In an embodiment, an exception weight is calculated as the ratio of exceptions returned for a given number of requests to the number of requests. For example, the number of exceptions returned responsive to the last 1000 requests handled. As shown in prior art FIG. 3C a conventional dynamic request distributor routes a larger number of requests to a problem resource as the value of the exception weight increase.

A second conventional dynamic request distributor that uses a priori knowledge of resource performance sends three times as many requests to resource 170C as to resource 170A, using the exemplary performance characteristics of resources 170A-170C given above. However, many/most of the requests returned by resource 170C are merely exceptions, rather than substantive responses needed by the requestor.

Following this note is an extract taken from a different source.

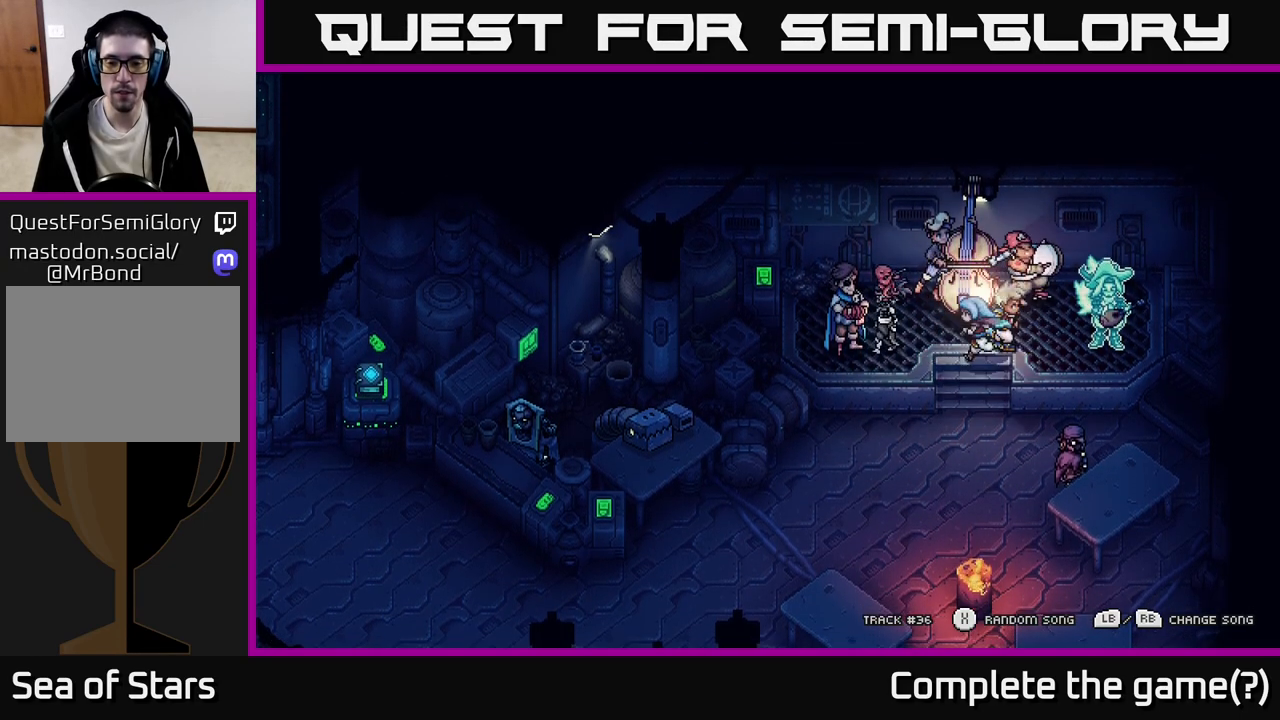
{"buttons": [], "left_stick": "down", "events": [[83, "left_stick", "center"], [300, "left_stick", "down-left"], [500, "left_stick", "down"]]}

A third conventional dynamic request distributor that observes how fast requests flow through queues of resources and routes more requests to resources for which requests quickly flow through their input queues will likewise be fooled into directing a large number of requests to resources having a high exception weight, as such resources will be handling resources quickly, but responding with a high percentage of exceptions.

Embodiments of the invention produce a routing probability versus exception weight as generally shown in FIG. 3D. That is, as the value of the exception weight of a particular resource increases, the probability that the dynamic request distributor 150 will route a new request to that particular resource decreases according to a relationship specified by an authority, e.g., a computer operator, a designer of the computer, or a designer of an application. The probability that dynamic request distributor 150 will route a request to a particular resource (e.g., resource 170A-C) is determined by a distribution priority. For example, if three resources are all equally desirable to route a request to, the routing probability of each would be 0.333. The distribution priority of each would be 1.0. However, if (absent any adjustments as described below) expected capacities of resources 170A-170C are as described above (100, 200, and 300 requests per second), distribution priorities might be set at 1, 2, and 3, respectively, resulting in routing probabilities of 0.167, 0.333, and 0.500, respectively. FIG. 3D shows a linear, monotonic, relationship, but any generally decreasing probability versus increasing exception weight is within the spirit and scope of the present invention. As shown in FIG. 3E, the resulting percentage of requests routed to the problem resource (i.e., the resource having a high exception weight) does not increase (or increase substantially, as with prior art dynamic request distributors) with increasing exception weights. In an embodiment, if an exception weight reaches an exception weight limit, the dynamic request distributor responds with a remedial action, such as, but not limited to, alerting an operator or administrator of the problem resource, powering down the problem resource, or simply not routing any requests to the problem resource for some period of time or until notified that the problem resource has been serviced. An authority such as the designer of dynamic request distributor 150, a computer operator, or a designer of an application 112 specifies the exception weight limit based on his/her requirements and/or knowledge regarding characteristics of problems in the various resources.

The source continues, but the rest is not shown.